**What the task asks:**
Return a copy of every line in the data below that contains "value".

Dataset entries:
⟨
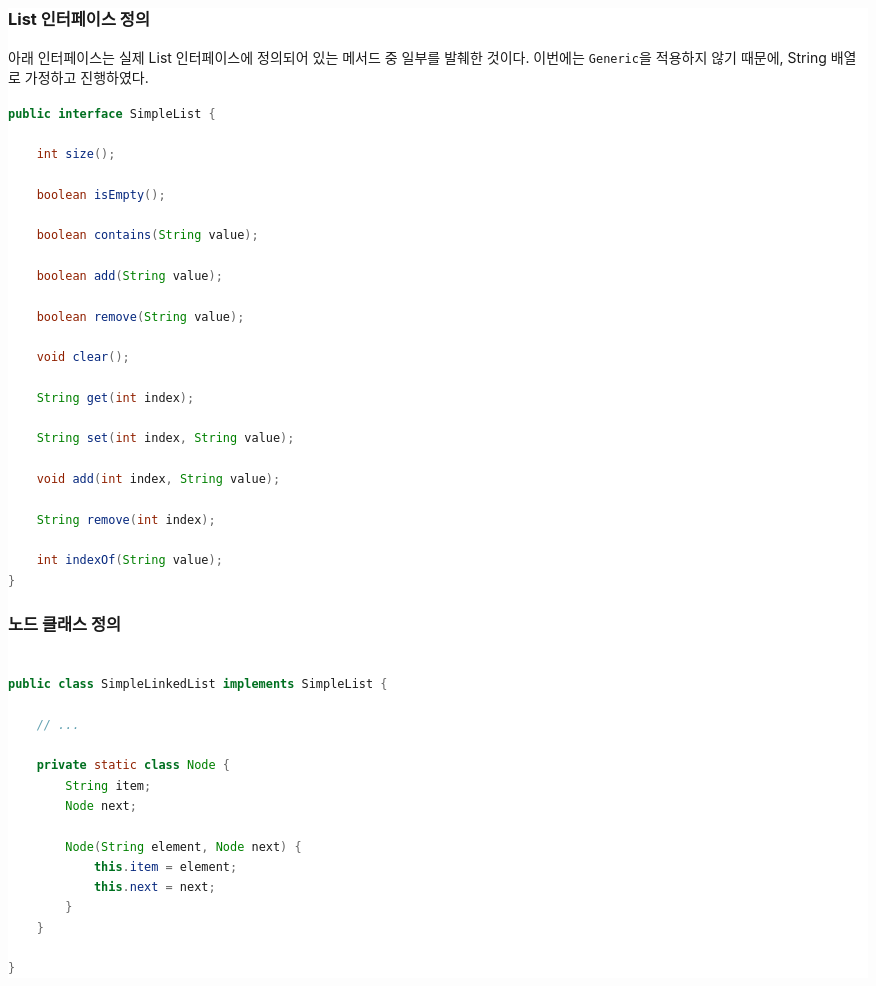 ### List 인터페이스 정의

아래 인터페이스는 실제 List 인터페이스에 정의되어 있는 메서드 중 일부를 발췌한 것이다.
이번에는 `Generic`을 적용하지 않기 때문에, String 배열로 가정하고 진행하였다.

``` java
public interface SimpleList {  
  
    int size();  
  
    boolean isEmpty();  
  
    boolean contains(String value);  
  
    boolean add(String value);  
  
    boolean remove(String value);  
  
    void clear();  
  
    String get(int index);  
  
    String set(int index, String value);  
  
    void add(int index, String value);  
  
    String remove(int index);  
  
    int indexOf(String value);  
}
```

### 노드 클래스 정의

``` java

public class SimpleLinkedList implements SimpleList {  

    // ...

	private static class Node {  
	    String item;  
	    Node next;  
	  
	    Node(String element, Node next) {  
	        this.item = element;  
	        this.next = next;  
	    }  
	}
    
}
```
⟩
**Solution to the exercise:**
    boolean contains(String value);  
    boolean add(String value);  
    boolean remove(String value);  
    String set(int index, String value);  
    void add(int index, String value);  
    int indexOf(String value);  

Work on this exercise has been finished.